Vehicle Forfeiture: How To Rebound

Vehicle Forfeiture: How To Rebound

ALLPICS FORFEITURE Vehicle Forfeiture: How To Rebound

Vehicle Forfeiture: How To Rebound

Law enforcement officials throughout the country continue to fight drunk driving. When a person drives under the influence of alcohol or drugs, that person puts their own safety at risk, as well as that of other drivers on the roadways. Because thousands of lives are lost each year to accidents caused by drunk driving, police officers rely on the legal community to devise unique ways to battle this public health threat.

When people who repeatedly drive under the influence are detained, their punishment may extend well beyond jail time and heavy fines levied by the court. They may be subject to vehicle forfeiture. When a person loses their car in such a manner, they can take these steps to reclaim their vehicles.

Pay the Fines

After the person has been booked and charged with DUI and made bail, the person can then focus on getting their car back from the police impound lot. The police department may require that the person pay all of the fines associated with towing and impounding the car.
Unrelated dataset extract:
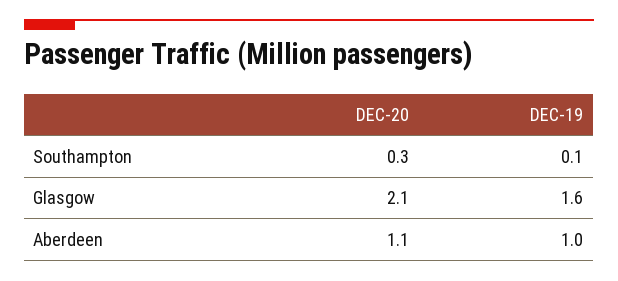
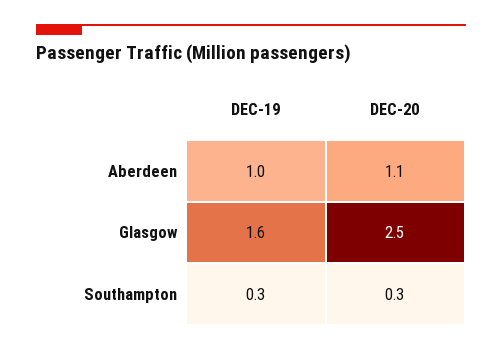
DEC-19, Southampton: 0.1 -> 0.3
DEC-20, Glasgow: 2.1 -> 2.5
Sometimes these fines can be significant, particularly if the car had to be towed several miles or if the person was in jail for several days and accrued quite a bit of fees for the car’s storage. The fees must be paid in full before the police will release the car to the owner.

Show up to Court

Once the person pays all of the fines for the car’s impound, the police may conditionally release the vehicle to the owner. The condition of the car’s release may require that the person shows up to all of their court appearances for the DUI offense. More information can be found online at sites such as www.devorelawoffice.com, regarding the necessary procedures to bounce back from car forfeiture.

If the person skips out on the court appearances, the police could stop the person and once again claim the vehicle through forfeiture related to the offense. As long as the person shows up to court, however, that individual can drive the car, provided that their license is not suspended because of the DUI.

Go to the Classes

The police may also release the car conditionally to the person while requiring the person to go to court-ordered rehab or Alcoholics Anonymous classes. The person may have to show proof that they went to the required classes within a set time frame or risk going through vehicle forfeiture again. Many courts give people a month or longer to report to and complete these courses.

Hire a Lawyer

When a person is facing a DUI offense and vehicle forfeiture, they may have success in completing the required legal process by hiring a lawyer. A lawyer can help get the car out of the impound lot and also represent them in court. The lawyer may be able to get the fines and punishment reduced and assist them to go back to their normal life.

Police departments around the country have a variety of resources available to them in the fight against driving under the influence. Vehicle forfeiture allows police officers to remove the immediate threat of drunk driving while also allowing the owner to follow through a legal process to reclaim their car.

Nadine Swayne forwards this article to inform those who have experienced car forfeiture. While doing research online, on sites like www.devorelawoffice.com, she learned out how a person can rebound from this DUI enforcement measure. Classes, fines and rehab all play a part in getting back on the right road.